A few of the talk-show hosts have been fuming about long delays in getting through the White House gates. The problem, it turns out, is that several are convicted felons--a status the Secret Service tends to disfavor--making clearance an unusually slow process.

Then there are the interviews. When White House Communications Director Mark D. Gearan sat down with conservative talk-show host Barbara Carlson of Minneapolis, she told her audience that she and others "were talking about (Gearan) in my hot tub, and I was thinking of him without clothes and I lost my concentration."

"A lot of people do," Gearan responded.

Then there was George Stephanopoulos, Gearan's flashier predecessor in the communications job. Rather than ask him about health care, one host demanded: "What's it like to be a sex symbol."

But if occasional irreverence is the price of exposure, Clinton and his aides seem more than willing to pay. And Republicans, sizing up the relatively lackluster performance of their designated response team after Clinton's speech Wednesday, have begun to fret about the White House's success in dominating the message so far.

All that could change, of course. Opponents of Clinton's plan have not yet begun the barrages of advertising and lobbying that White House strategists expect. Moreover, Clinton and his aides acknowledge--ruefully--that they have been in this position before.

Seven months ago, Clinton gave a highly successful speech outlining his budget plan, and initial polls showed a favorable public reaction. But in the ensuing weeks, that success quickly unraveled as Republicans convinced Americans that the bottom line of the plan was simply a big tax increase. Clinton spent most of the summer trying to dig back out of that hole.

This time, White House strategists insist, will be different. The budget plan, says Clinton pollster Stanley B. Greenberg, had too many disparate goals--a short-term increase in the deficit to stimulate the economy, a long-term reduction in the deficit to bring about growth in the long run, an energy tax to raise revenue and help the environment, and so on.

"Only the President could bring the competing goals together" in an overall rhetorical framework, and most Americans rapidly lost track of what he was trying to do, Greenberg said.
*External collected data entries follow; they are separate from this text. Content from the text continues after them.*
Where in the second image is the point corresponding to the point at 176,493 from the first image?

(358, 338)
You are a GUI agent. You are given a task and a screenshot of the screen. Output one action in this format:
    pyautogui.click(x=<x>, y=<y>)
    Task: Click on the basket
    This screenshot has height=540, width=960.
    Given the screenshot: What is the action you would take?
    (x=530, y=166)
On health care, by contrast, Clinton has made a deliberate and careful attempt to keep the message relatively simple--sticking closely to his six principles of security, simplicity, savings, choice, quality and responsibility--and letting others argue about the details.

"We're dealing with goals that are very elemental," Greenberg said.

The focus groups that Greenberg supervised during the speech responded well to that approach, White House officials say. Audience members were particularly responsive to Clinton's call for emphasis on preventive care, his basic insistence on "insurance you can never lose," his denunciation of high prescription-drug prices and his call for the nation to do something about the easy access teen-agers have to automatic weapons in major cities.

In addition, White House aides say, the fact that many Republicans have pledged to work with Clinton and that the President has promised to be flexible on most of the details of his plan has created a far different atmosphere than the partisan contentiousness surrounding the budget fight.

"The whole tenor of the debate is different," Gearan said. "That's one of the things that's been learned."